WRITTEN TASK A:
In the thread on squash and sunflowers for goats, which kinds of squash does Hearts In Dixie say her goats prefer?
WRITTEN TASK B:
Check each statement against the thread on squash and sunflowers for goats and answer yes or no, quoting the words that decide it: (i) Hearts In Dixie's goats don't really care for yellow crook neck squash. (ii) Anita Martin's goats love pine and cedar. (iii) The goats of H Diamond Farms refused zucchini.
WRITTEN TASK C:
Reproduce the passage of the thread on squash and sunflowers for goats starting at "## feistymomma (May" and ending at "and squash ;-)".

TEXT:
—————

# Squash and Sunflowers for Goats



## Anita Martin (Dec 26, 2007)

I'm getting ready to plant my garden and would like to try, once again, to grow a few things for the goats. My plan is squash, pumpkins and black oil sunflowers. Are there any certain varieties of all of these that goats relish more than others or do they like them all about the same?


----------



## Guest (Feb 28, 2012)

I don't know about the squash, but sunflowers its all the same.. grow them everyyear and they will eat the entire plant.. seeds, stems, leaves.. flower head...


----------



## Hearts In Dixie (Oct 29, 2007)

They love sunflowers. We usually chop several stalks a day and throw the whole stalk in the pen. When they finish eating the heads and leaves off of them I clean up the stalks from the pen. Our goats will eat any type of squash but they prefer the butternut or acorn. They don't really like the yellow crook neck or zuchinni. They adore watermelon and cantelopes as well. They will eat the whole thing rind and all. 

Marla


----------



## Cotton Eyed Does (Oct 26, 2007)

I think something is wrong with my goats. They won't eat anything like this. I wish they would. Ya'll are lucky yours will eat things from the garden. If I coax them they might take a tiny tiny princess nibble at something then sling their heads and spit and snort like it was poison.


----------



## tlcnubians (Jan 21, 2011)

What about southern peas, such as cowpeas, black-eyed peas or field peas? I've always wondered about growing those for the goats. . .


----------



## Hearts In Dixie (Oct 29, 2007)

We also pull bean filled vines (after I get tired of picking and canning them) and feed the whole thing to the goats.

Marla


----------



## buckrun (Mar 7, 2008)

We plant purple hulls and pull the whole plants with peas on them for the goats.
Long rows and we pull like one plant for each goat till the row is done.
They go gaagaa over them  
L


----------



## tlcnubians (Jan 21, 2011)

Great! Thanks for the info


----------



## Anita Martin (Dec 26, 2007)

LOL. I don't know that mine will eat produce either, I'm hoping they will! They do love pine, cedar, branches, stuff like that. It's probably an aquired taste. I'm sure they will love the sunflowers and the purple hull peas. I hadn't thought about those.


----------



## Hearts In Dixie (Oct 29, 2007)

Honestly I don't know of anything my goats won't eat. I promise they are not underfed either. We throw all fruit and veggie scraps from the house to them. I actually had a doe take a bite of cooked chicken out of my hand and eat it. I know...WEIRD. 

Marla


----------



## feistymomma (May 20, 2009)

Hearts In Dixie said:


> Honestly I don't know of anything my goats won't eat. I promise they are not underfed either. We throw all fruit and veggie scraps from the house to them. I actually had a doe take a bite of cooked chicken out of my hand and eat it. I know...WEIRD.
> 
> Marla


lol! I just bought a new doe yesterday. We had to to put her in the camper of our pick up truck (driving 300 miles with a truck and trailer with these gas prices was out of the question). So anyways, we had the sliding window in the back opened so we could keep and eye on her and she kept sticking her head through the window trying to eat my sons chicken nuggets! It was too funny. She was begging for them  But I will stick to feeding her the pumpkin and squash ;-)


----------



## H Diamond Farms (Jun 3, 2011)

I had a buck who loved macaroni and cheese. Went nuts over it. 
My goats loved all the pumpkin varieties I've planted over the years. They've also ate zuchinni (sp) and yellow squash. Of course yes on the sunflowers.


----------

—————

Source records
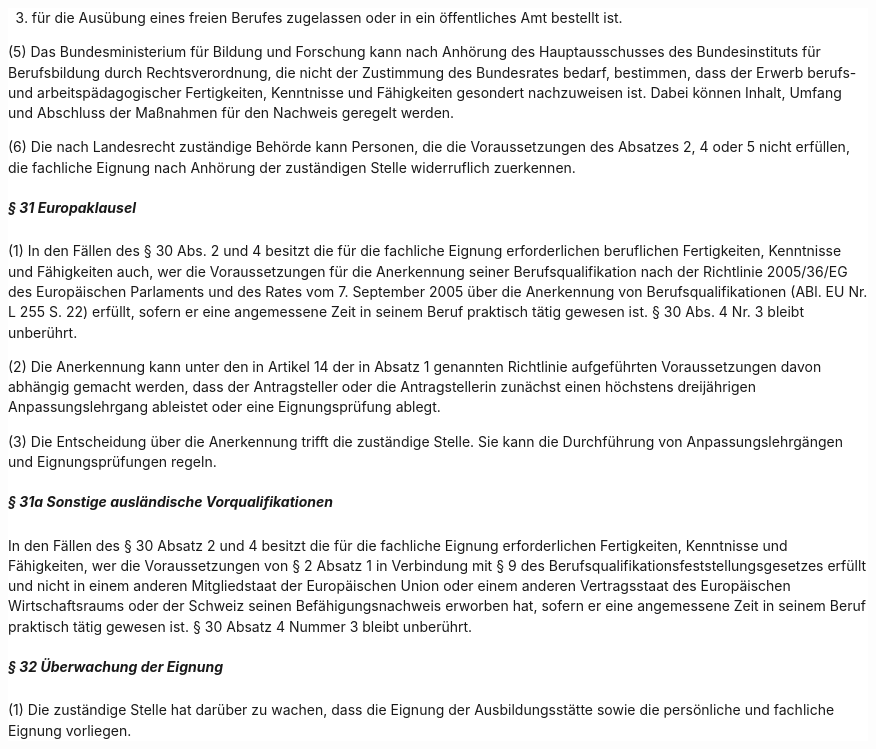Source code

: 
3.  für die Ausübung eines freien Berufes zugelassen oder in ein
    öffentliches Amt bestellt ist.




(5) Das Bundesministerium für Bildung und Forschung kann nach Anhörung
des Hauptausschusses des Bundesinstituts für Berufsbildung durch
Rechtsverordnung, die nicht der Zustimmung des Bundesrates bedarf,
bestimmen, dass der Erwerb berufs- und arbeitspädagogischer
Fertigkeiten, Kenntnisse und Fähigkeiten gesondert nachzuweisen ist.
Dabei können Inhalt, Umfang und Abschluss der Maßnahmen für den
Nachweis geregelt werden.

(6) Die nach Landesrecht zuständige Behörde kann Personen, die die
Voraussetzungen des Absatzes 2, 4 oder 5 nicht erfüllen, die fachliche
Eignung nach Anhörung der zuständigen Stelle widerruflich zuerkennen.

##### § 31 Europaklausel

(1) In den Fällen des § 30 Abs. 2 und 4 besitzt die für die fachliche
Eignung erforderlichen beruflichen Fertigkeiten, Kenntnisse und
Fähigkeiten auch, wer die Voraussetzungen für die Anerkennung seiner
Berufsqualifikation nach der Richtlinie 2005/36/EG des Europäischen
Parlaments und des Rates vom 7. September 2005 über die Anerkennung
von Berufsqualifikationen (ABl. EU Nr. L 255 S. 22) erfüllt, sofern er
eine angemessene Zeit in seinem Beruf praktisch tätig gewesen ist. §
30 Abs. 4 Nr. 3 bleibt unberührt.

(2) Die Anerkennung kann unter den in Artikel 14 der in Absatz 1
genannten Richtlinie aufgeführten Voraussetzungen davon abhängig
gemacht werden, dass der Antragsteller oder die Antragstellerin
zunächst einen höchstens dreijährigen Anpassungslehrgang ableistet
oder eine Eignungsprüfung ablegt.

(3) Die Entscheidung über die Anerkennung trifft die zuständige
Stelle. Sie kann die Durchführung von Anpassungslehrgängen und
Eignungsprüfungen regeln.

##### § 31a Sonstige ausländische Vorqualifikationen

In den Fällen des § 30 Absatz 2 und 4 besitzt die für die fachliche
Eignung erforderlichen Fertigkeiten, Kenntnisse und Fähigkeiten, wer
die Voraussetzungen von § 2 Absatz 1 in Verbindung mit § 9 des
Berufsqualifikationsfeststellungsgesetzes erfüllt und nicht in einem
anderen Mitgliedstaat der Europäischen Union oder einem anderen
Vertragsstaat des Europäischen Wirtschaftsraums oder der Schweiz
seinen Befähigungsnachweis erworben hat, sofern er eine angemessene
Zeit in seinem Beruf praktisch tätig gewesen ist. § 30 Absatz 4 Nummer
3 bleibt unberührt.

##### § 32 Überwachung der Eignung

(1) Die zuständige Stelle hat darüber zu wachen, dass die Eignung der
Ausbildungsstätte sowie die persönliche und fachliche Eignung
vorliegen.
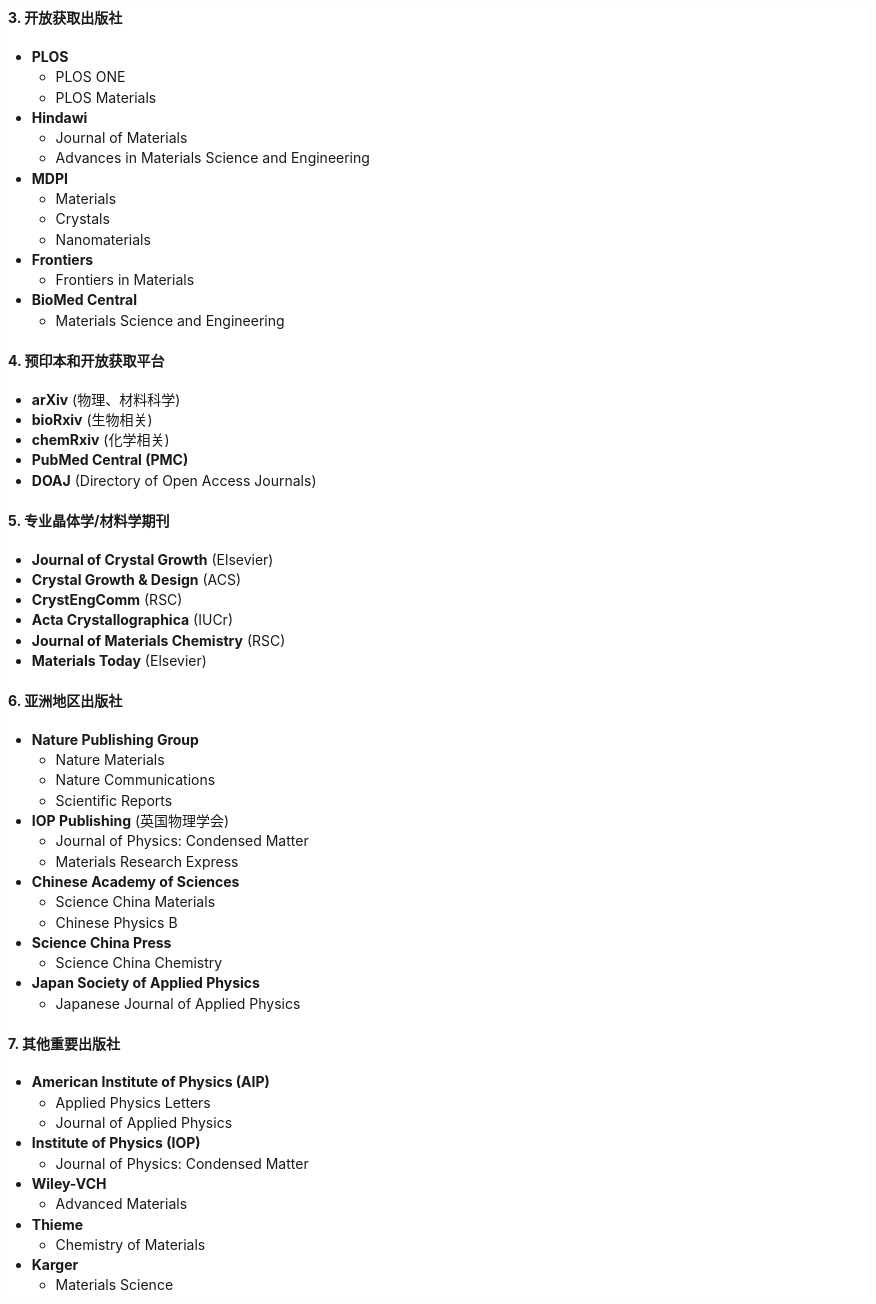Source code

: #### 3. 开放获取出版社
- **PLOS**
  - PLOS ONE
  - PLOS Materials
- **Hindawi**
  - Journal of Materials
  - Advances in Materials Science and Engineering
- **MDPI**
  - Materials
  - Crystals
  - Nanomaterials
- **Frontiers**
  - Frontiers in Materials
- **BioMed Central**
  - Materials Science and Engineering

#### 4. 预印本和开放获取平台
- **arXiv** (物理、材料科学)
- **bioRxiv** (生物相关)
- **chemRxiv** (化学相关)
- **PubMed Central (PMC)**
- **DOAJ** (Directory of Open Access Journals)

#### 5. 专业晶体学/材料学期刊
- **Journal of Crystal Growth** (Elsevier)
- **Crystal Growth & Design** (ACS)
- **CrystEngComm** (RSC)
- **Acta Crystallographica** (IUCr)
- **Journal of Materials Chemistry** (RSC)
- **Materials Today** (Elsevier)

#### 6. 亚洲地区出版社
- **Nature Publishing Group**
  - Nature Materials
  - Nature Communications
  - Scientific Reports
- **IOP Publishing** (英国物理学会)
  - Journal of Physics: Condensed Matter
  - Materials Research Express
- **Chinese Academy of Sciences**
  - Science China Materials
  - Chinese Physics B
- **Science China Press**
  - Science China Chemistry
- **Japan Society of Applied Physics**
  - Japanese Journal of Applied Physics

#### 7. 其他重要出版社
- **American Institute of Physics (AIP)**
  - Applied Physics Letters
  - Journal of Applied Physics
- **Institute of Physics (IOP)**
  - Journal of Physics: Condensed Matter
- **Wiley-VCH**
  - Advanced Materials
- **Thieme**
  - Chemistry of Materials
- **Karger**
  - Materials Science
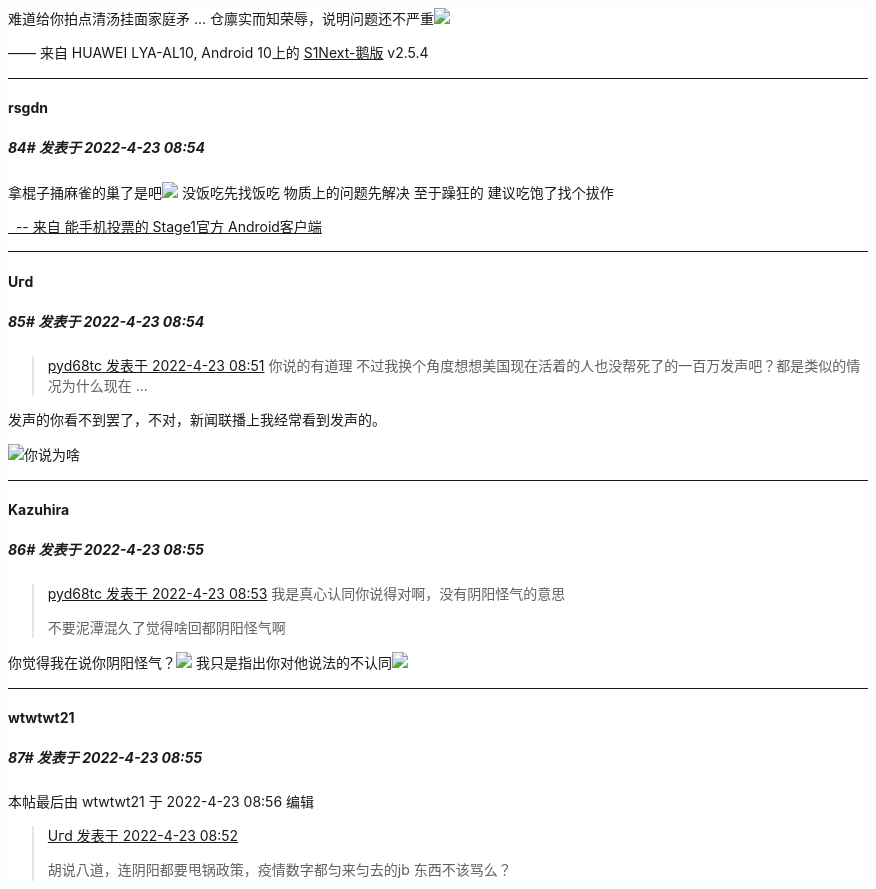难道给你拍点清汤挂面家庭矛 ...</blockquote>
仓廪实而知荣辱，说明问题还不严重<img src="https://static.saraba1st.com/image/smiley/face2017/037.png" referrerpolicy="no-referrer">

—— 来自 HUAWEI LYA-AL10, Android 10上的 [S1Next-鹅版](https://github.com/ykrank/S1-Next/releases) v2.5.4

*****

####  rsgdn  
##### 84#       发表于 2022-4-23 08:54

拿棍子捅麻雀的巢了是吧<img src="https://static.saraba1st.com/image/smiley/face2017/035.png" referrerpolicy="no-referrer">
没饭吃先找饭吃 物质上的问题先解决
至于躁狂的 建议吃饱了找个拔作

[  -- 来自 能手机投票的 Stage1官方 Android客户端](https://www.coolapk.com/apk/140634)

*****

####  Uгd  
##### 85#       发表于 2022-4-23 08:54

<blockquote><a href="httphttps://bbs.saraba1st.com/2b/forum.php?mod=redirect&amp;goto=findpost&amp;pid=55551943&amp;ptid=2065950" target="_blank">pyd68tc 发表于 2022-4-23 08:51</a>
你说的有道理
不过我换个角度想想美国现在活着的人也没帮死了的一百万发声吧？都是类似的情况为什么现在 ...</blockquote>
发声的你看不到罢了，不对，新闻联播上我经常看到发声的。

<img src="https://static.saraba1st.com/image/smiley/face2017/068.png" referrerpolicy="no-referrer">你说为啥

*****

####  Kazuhira  
##### 86#       发表于 2022-4-23 08:55

<blockquote><a href="httphttps://bbs.saraba1st.com/2b/forum.php?mod=redirect&amp;goto=findpost&amp;pid=55551954&amp;ptid=2065950" target="_blank">pyd68tc 发表于 2022-4-23 08:53</a>
我是真心认同你说得对啊，没有阴阳怪气的意思

不要泥潭混久了觉得啥回都阴阳怪气啊</blockquote>
你觉得我在说你阴阳怪气？<img src="https://static.saraba1st.com/image/smiley/face2017/067.png" referrerpolicy="no-referrer">
我只是指出你对他说法的不认同<img src="https://static.saraba1st.com/image/smiley/face2017/068.png" referrerpolicy="no-referrer">

*****

####  wtwtwt21  
##### 87#       发表于 2022-4-23 08:55

 本帖最后由 wtwtwt21 于 2022-4-23 08:56 编辑 
<blockquote><a href="httphttps://bbs.saraba1st.com/2b/forum.php?mod=redirect&amp;goto=findpost&amp;pid=55551948&amp;ptid=2065950" target="_blank">Uгd 发表于 2022-4-23 08:52</a>

胡说八道，连阴阳都要甩锅政策，疫情数字都匀来匀去的jb 东西不该骂么？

—————

WRITTEN REPLY A:
Butternut or acorn squash.

WRITTEN REPLY B:
(i) Yes: "They don't really like the yellow crook neck or zuchinni."
(ii) Yes: "They do love pine, cedar, branches, stuff like that."
(iii) No: "They've also ate zuchinni (sp) and yellow squash."

WRITTEN REPLY C:
## feistymomma (May 20, 2009)

Hearts In Dixie said:


> Honestly I don't know of anything my goats won't eat. I promise they are not underfed either. We throw all fruit and veggie scraps from the house to them. I actually had a doe take a bite of cooked chicken out of my hand and eat it. I know...WEIRD.
> 
> Marla


lol! I just bought a new doe yesterday. We had to to put her in the camper of our pick up truck (driving 300 miles with a truck and trailer with these gas prices was out of the question). So anyways, we had the sliding window in the back opened so we could keep and eye on her and she kept sticking her head through the window trying to eat my sons chicken nuggets! It was too funny. She was begging for them  But I will stick to feeding her the pumpkin and squash ;-)